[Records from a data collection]
++++++++++++++++++++

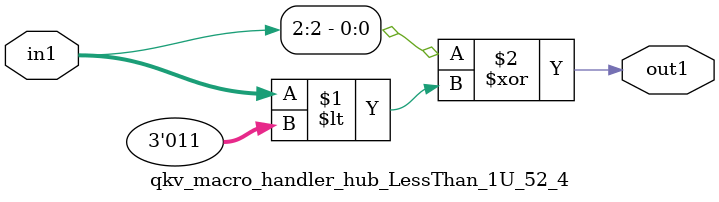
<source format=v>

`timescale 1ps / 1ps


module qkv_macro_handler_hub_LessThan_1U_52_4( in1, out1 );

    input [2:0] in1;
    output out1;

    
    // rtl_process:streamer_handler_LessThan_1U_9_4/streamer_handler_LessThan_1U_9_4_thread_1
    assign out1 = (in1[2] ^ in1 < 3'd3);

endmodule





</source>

++++++++++++++++++++

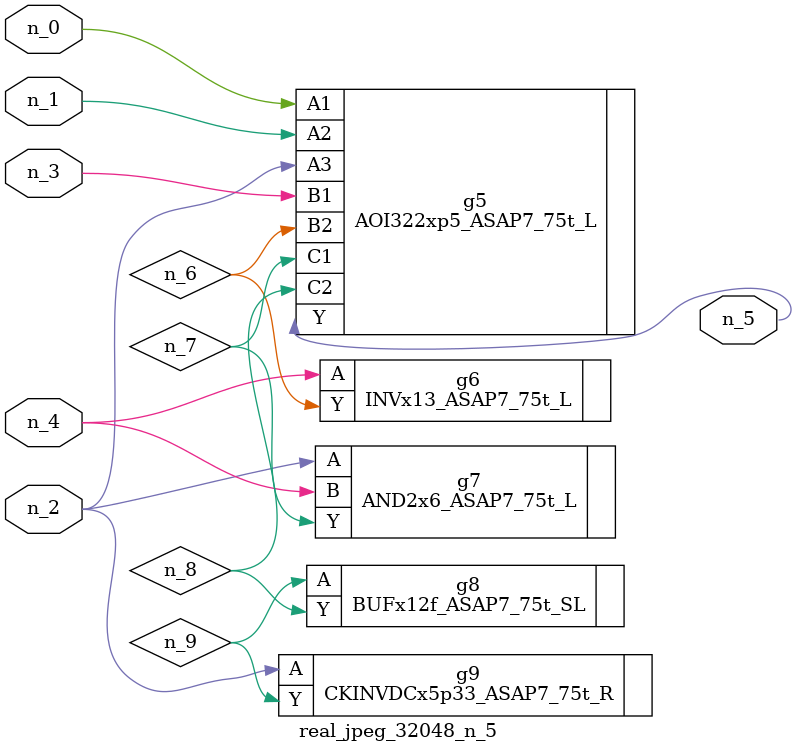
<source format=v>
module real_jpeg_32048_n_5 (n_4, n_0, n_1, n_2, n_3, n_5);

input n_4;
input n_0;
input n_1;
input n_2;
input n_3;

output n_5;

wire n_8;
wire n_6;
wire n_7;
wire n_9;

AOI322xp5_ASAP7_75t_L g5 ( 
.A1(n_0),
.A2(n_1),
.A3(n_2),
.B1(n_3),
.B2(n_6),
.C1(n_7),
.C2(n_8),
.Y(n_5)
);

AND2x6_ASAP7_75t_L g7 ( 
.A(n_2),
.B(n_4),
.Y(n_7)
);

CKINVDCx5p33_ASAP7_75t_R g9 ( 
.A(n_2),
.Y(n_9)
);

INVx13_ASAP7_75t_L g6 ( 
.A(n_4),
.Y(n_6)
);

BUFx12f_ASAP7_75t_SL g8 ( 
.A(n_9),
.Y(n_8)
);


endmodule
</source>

++++++++++++++++++++

**WHAT IS NEEDED:** Filter the entries by the string "input" and copy each matching line.

**EXERCISE OUTPUT:**
    input [2:0] in1;
input n_4;
input n_0;
input n_1;
input n_2;
input n_3;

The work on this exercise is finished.